Capítulo 18: Deixando o Mundo Paralelo
Na vida anterior, havia poucos acadêmicos e professores capazes de entrar nas bases, o que resultou em uma diferença significativa no avanço científico e na construção das defesas das cidades das bases do Leste e Norte do Dragão, em comparação com outros países. Atrasos levam a derrotas; todas as nações e facções vêm para te humilhar e maltratar teu povo.
O professor Yu, por ter vivido aquela época sombria, compreendia profundamente seu valor para o povo. O decreto do senhor apenas delimitava uma área onde não surgiriam monstros; o essencial era construir uma fortaleza sólida nesse espaço e cultivar alimento suficiente para saciar o povo.
Os sobreviventes já haviam partido, alguns em grupos, outros sozinhos. Apenas o grupo de estudantes que enfrentou os mortos-vivos permaneceu. Empurraram uma menina de cabelos curtos e óculos de armação escura em direção a Su Wulan.
— Su... Mestra, meu nome é Fang Yuan, fui eu quem colocou à venda o arco composto que você comprou. Precisamos de um ônibus para trinta e duas pessoas, custa quatro mil e quinhentas moedas de cobre, mas estamos faltando duas mil. Poderíamos pedir emprestado, ou trocar por algo.

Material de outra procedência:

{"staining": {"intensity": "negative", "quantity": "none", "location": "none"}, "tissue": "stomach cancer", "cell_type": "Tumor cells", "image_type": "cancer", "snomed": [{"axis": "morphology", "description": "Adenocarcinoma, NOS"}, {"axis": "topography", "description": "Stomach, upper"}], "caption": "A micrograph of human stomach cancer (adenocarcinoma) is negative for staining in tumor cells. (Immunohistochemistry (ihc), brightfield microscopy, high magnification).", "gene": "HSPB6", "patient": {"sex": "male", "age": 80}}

Su Wulan olhou para a garota, que lhe parecia familiar, com expressão séria. Ela mesma havia derrotado muitos monstros de elite, acumulando apenas cinquenta e quatro mil moedas de cobre. Depois de dar duas mil ao professor Yu e comprar um helicóptero, sobrava pouco; ainda precisava abastecer o veículo. Pedir dinheiro a ela era impossível.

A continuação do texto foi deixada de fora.